Put it All Down: A Talk by Madelon Bolling (August 2025)

Posted by on Aug 22, 2025 in Zen Talks | Comments Off on Put it All Down: A Talk by Madelon Bolling (August 2025)

Korean Zen Master Seung Sahn always told us:

Put it all down.

And:

Only go straight, don’t know.

Dahui Zong-gau has been quoted as saying:

If you truly wish to practice, just let go of everything. Know nothing, understand nothing.    (Attributed to Dahui, loc inconnu).

And then in Andy Ferguson’s Zen’s Chinese Heritage: The Masters and Their Teachings, we find:

Zen master Shishuang entered the hall and addressed the monks, saying,

Each of you has what is fundamental. There’s no point in searching for it. It’s not to be found in right or wrong, nor in anything you can talk about. (p. 211)

PSC

But what does it mean? –why in the world is there all this advice about doing nothing — for that matter, what exactly does it mean to “do nothing”? I have certainly struggled to meditate. If you struggle to meditate, thinking I should be doing (x), concentrating more or (y), more single-pointedly, then it may be helpful to reconsider, dare to look a little more closely. Because those “should be” statements are doing something: choosing a direction, choosing some action by which we can measure success or failure, later on. Now look at Shishuang’s advice: It’s not to be found in right or wrong, nor in anything you can talk about.”

After all, it is said that buddha-nature is already ours.

What if we put our energy to work instead to noticing, observing what’s going on. Now, I’ve spent a lot of time noticing on purpose. Or so I thought. At first I thought it was useful to notice the breath, or sounds, or thoughts, or to notice the darkness behind the eyelids, the numbness of my feet or the ache in a shoulder. But  there’s one thing I steadfastly ignored. This may be elementary to you all. If so, please just continue your practice as it is.
▬▬▬▬▬▬▬▬▬▬
### Assignment
Please extract the full Zen talk on putting it all down, reproducing it word for word. Work only from the talk itself.

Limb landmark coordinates
▬▬▬▬▬▬▬▬▬▬
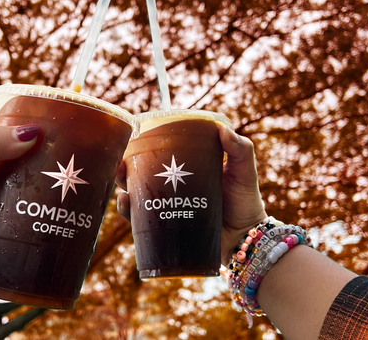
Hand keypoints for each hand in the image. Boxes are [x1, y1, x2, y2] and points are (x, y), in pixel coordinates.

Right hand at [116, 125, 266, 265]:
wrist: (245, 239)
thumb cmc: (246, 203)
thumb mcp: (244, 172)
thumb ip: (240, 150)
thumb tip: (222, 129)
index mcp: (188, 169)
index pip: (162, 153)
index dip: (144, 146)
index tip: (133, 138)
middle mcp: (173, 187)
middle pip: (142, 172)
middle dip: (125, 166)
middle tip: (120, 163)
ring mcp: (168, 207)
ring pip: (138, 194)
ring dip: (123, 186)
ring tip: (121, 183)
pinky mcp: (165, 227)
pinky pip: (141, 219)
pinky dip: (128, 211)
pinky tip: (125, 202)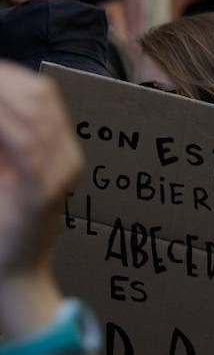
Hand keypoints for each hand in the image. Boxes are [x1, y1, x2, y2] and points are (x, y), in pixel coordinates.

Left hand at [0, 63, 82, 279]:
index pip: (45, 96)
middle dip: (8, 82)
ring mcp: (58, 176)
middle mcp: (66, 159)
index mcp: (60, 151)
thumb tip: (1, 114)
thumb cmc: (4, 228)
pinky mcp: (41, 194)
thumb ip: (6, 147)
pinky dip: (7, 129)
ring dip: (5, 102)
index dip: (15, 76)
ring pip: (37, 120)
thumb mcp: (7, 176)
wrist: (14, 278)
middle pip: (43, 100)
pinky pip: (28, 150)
▬▬▬▬▬▬▬▬▬▬
### Written response
Put it All Down: A Talk by Madelon Bolling (August 2025)

Posted by on Aug 22, 2025 in Zen Talks | Comments Off on Put it All Down: A Talk by Madelon Bolling (August 2025)

Korean Zen Master Seung Sahn always told us:

Put it all down.

And:

Only go straight, don’t know.

Dahui Zong-gau has been quoted as saying:

If you truly wish to practice, just let go of everything. Know nothing, understand nothing.    (Attributed to Dahui, loc inconnu).

And then in Andy Ferguson’s Zen’s Chinese Heritage: The Masters and Their Teachings, we find:

Zen master Shishuang entered the hall and addressed the monks, saying,

Each of you has what is fundamental. There’s no point in searching for it. It’s not to be found in right or wrong, nor in anything you can talk about. (p. 211)

PSC

But what does it mean? –why in the world is there all this advice about doing nothing — for that matter, what exactly does it mean to “do nothing”? I have certainly struggled to meditate. If you struggle to meditate, thinking I should be doing (x), concentrating more or (y), more single-pointedly, then it may be helpful to reconsider, dare to look a little more closely. Because those “should be” statements are doing something: choosing a direction, choosing some action by which we can measure success or failure, later on. Now look at Shishuang’s advice: It’s not to be found in right or wrong, nor in anything you can talk about.”

After all, it is said that buddha-nature is already ours.

What if we put our energy to work instead to noticing, observing what’s going on. Now, I’ve spent a lot of time noticing on purpose. Or so I thought. At first I thought it was useful to notice the breath, or sounds, or thoughts, or to notice the darkness behind the eyelids, the numbness of my feet or the ache in a shoulder. But  there’s one thing I steadfastly ignored. This may be elementary to you all. If so, please just continue your practice as it is.